Löw Sarah, Han Catherine H, Batchelor Tracy T
Neurology Clinic and National Center for Tumor Diseases, University Hospital Heidelberg, Heidelberg, Germany.
Auckland Cancer Society Research Centre, School of Medical Sciences, Faculty of Medical and Health Sciences, University of Auckland, Auckland, New Zealand.
Ther Adv Neurol Disord. 2018 Oct 5;11:1756286418793562. doi: 10.1177/1756286418793562. eCollection 2018.
Primary central nervous system lymphoma (PCNSL) is a rare and aggressive extranodal non-Hodgkin lymphoma (NHL), confined to the brain, eyes, spinal cord or leptomeninges without systemic involvement. Overall prognosis, diagnosis and management of PCNSL differ from other types of NHL. Prompt diagnosis and initiation of treatment are vital to improving clinical outcomes. PCNSL is responsive to radiation therapy, however whole-brain radiotherapy (WBRT) inadequately controls the disease when used alone and its delayed neurotoxicity causes neurocognitive impairment, especially in elderly patients. High-dose methotrexate (HD-MTX)-based induction chemotherapy with or without autologous stem cell transplantation (ASCT) or reduced-dose WBRT leads to durable disease control and less neurotoxicity. The optimal treatment has yet to be defined, however HD-MTX-based induction chemotherapy is considered standard for newly diagnosed PCNSL. Ongoing randomized trials address the role of rituximab, and of consolidative treatment using ASCT or reduced-dose WBRT. Despite high tumor response rates to initial treatment, many patients have relapsing disease with very poor prognosis.

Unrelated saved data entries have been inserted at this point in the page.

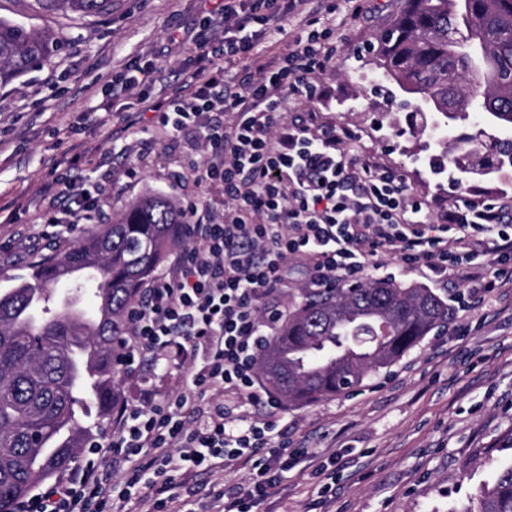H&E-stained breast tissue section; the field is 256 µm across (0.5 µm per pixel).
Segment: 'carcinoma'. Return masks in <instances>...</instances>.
Listing matches in <instances>:
<instances>
[{"instance_id":"obj_1","label":"carcinoma","mask_w":512,"mask_h":512,"mask_svg":"<svg viewBox=\"0 0 512 512\" xmlns=\"http://www.w3.org/2000/svg\"><path fill=\"white\" fill-rule=\"evenodd\" d=\"M112 0H34L48 14H105ZM55 40L0 17V85L47 58ZM376 65L413 101L454 97L433 135L465 175L507 164L512 136V0H404L379 39ZM471 132L460 133L463 124ZM180 210L149 194L68 251L30 266L0 291V512L76 461L122 405L117 357L128 309L179 237ZM79 264L99 275L96 320L43 277ZM429 288L375 280L332 288L288 314L258 359L265 382L290 405L327 398L391 366L448 321ZM95 384L84 385L88 376ZM461 512H512V467Z\"/></svg>"}]
</instances>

The optimal treatment for refractory or relapsed PCNSL is poorly defined. The choice of salvage treatment depends on age, previous treatment and response, performance status and comorbidities at the time of relapse. Novel therapeutics targeting underlying tumor biology include small molecule inhibitors of B-cell receptor, cereblon, and mammalian target of rapamycin signaling, and immunotherapy programmed cell death 1 receptor inhibitors and chimeric antigen receptor T cells.

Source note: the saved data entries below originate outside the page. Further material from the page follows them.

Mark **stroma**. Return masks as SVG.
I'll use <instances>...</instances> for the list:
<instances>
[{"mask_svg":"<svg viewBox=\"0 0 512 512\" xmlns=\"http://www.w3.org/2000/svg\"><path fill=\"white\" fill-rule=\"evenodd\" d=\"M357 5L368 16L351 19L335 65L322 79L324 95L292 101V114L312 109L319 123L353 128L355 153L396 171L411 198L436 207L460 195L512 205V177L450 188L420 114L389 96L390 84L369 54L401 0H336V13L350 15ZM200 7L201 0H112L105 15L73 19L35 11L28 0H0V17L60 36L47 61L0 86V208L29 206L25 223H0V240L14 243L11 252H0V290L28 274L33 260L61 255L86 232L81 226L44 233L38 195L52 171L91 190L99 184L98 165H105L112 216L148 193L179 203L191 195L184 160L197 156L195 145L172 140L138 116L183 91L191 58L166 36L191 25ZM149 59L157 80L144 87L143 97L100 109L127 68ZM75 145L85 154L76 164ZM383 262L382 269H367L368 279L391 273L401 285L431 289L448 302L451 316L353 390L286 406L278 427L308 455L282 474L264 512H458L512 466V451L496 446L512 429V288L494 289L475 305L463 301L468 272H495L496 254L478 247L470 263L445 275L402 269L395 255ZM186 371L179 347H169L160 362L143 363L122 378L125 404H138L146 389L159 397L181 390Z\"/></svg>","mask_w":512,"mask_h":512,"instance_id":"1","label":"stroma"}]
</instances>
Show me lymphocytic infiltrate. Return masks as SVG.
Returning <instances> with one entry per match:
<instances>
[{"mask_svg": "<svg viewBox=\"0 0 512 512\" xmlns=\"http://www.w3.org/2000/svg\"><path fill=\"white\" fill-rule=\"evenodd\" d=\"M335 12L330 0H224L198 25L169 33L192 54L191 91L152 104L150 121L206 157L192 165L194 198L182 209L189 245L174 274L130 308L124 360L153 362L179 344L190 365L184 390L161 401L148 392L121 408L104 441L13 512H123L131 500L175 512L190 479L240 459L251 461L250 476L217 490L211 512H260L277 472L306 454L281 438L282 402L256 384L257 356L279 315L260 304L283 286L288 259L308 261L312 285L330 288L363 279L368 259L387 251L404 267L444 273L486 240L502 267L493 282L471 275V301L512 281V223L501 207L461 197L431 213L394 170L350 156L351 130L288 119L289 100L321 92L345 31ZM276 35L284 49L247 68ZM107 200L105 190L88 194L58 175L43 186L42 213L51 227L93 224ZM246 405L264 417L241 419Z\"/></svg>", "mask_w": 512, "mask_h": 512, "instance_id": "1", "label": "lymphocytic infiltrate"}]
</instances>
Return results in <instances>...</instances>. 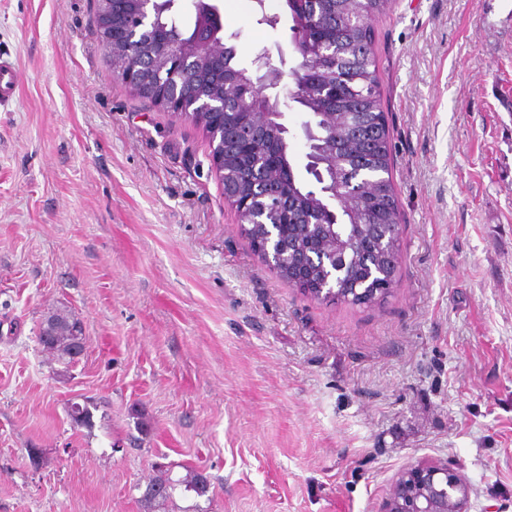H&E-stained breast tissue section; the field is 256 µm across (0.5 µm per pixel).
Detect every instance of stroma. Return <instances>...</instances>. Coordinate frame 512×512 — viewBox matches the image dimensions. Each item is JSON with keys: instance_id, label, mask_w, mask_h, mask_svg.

原发性中枢神经系统淋巴瘤(PCNSL)是一种罕见且侵袭性的结外非霍奇金淋巴瘤(NHL),局限于脑、眼、脊髓或软脑膜,无全身受累。PCNSL的总体预后、诊断和治疗与其他类型的NHL不同。及时诊断和开始治疗对于改善临床结果至关重要。PCNSL对放射治疗有反应,然而单独使用全脑放射治疗(WBRT)不能充分控制疾病,并且其延迟性神经毒性会导致神经认知障碍,尤其是在老年患者中。基于大剂量甲氨蝶呤(HD-MTX)的诱导化疗联合或不联合自体干细胞移植(ASCT)或减量WBRT可实现持久的疾病控制并减少神经毒性。最佳治疗方案尚未确定,然而基于HD-MTX的诱导化疗被认为是新诊断PCNSL的标准治疗方法。正在进行的随机试验探讨了利妥昔单抗的作用,以及使用ASCT或减量WBRT进行巩固治疗的作用。尽管初始治疗的肿瘤缓解率很高,但许多患者会出现疾病复发,预后很差。难治性或复发性PCNSL的最佳治疗方法尚不明确。挽救治疗的选择取决于年龄、既往治疗及反应、复发时的体能状态和合并症。针对潜在肿瘤生物学的新型疗法包括B细胞受体、cereblon和雷帕霉素信号传导哺乳动物靶点的小分子抑制剂,以及程序性细胞死亡1受体抑制剂和嵌合抗原受体T细胞的免疫疗法。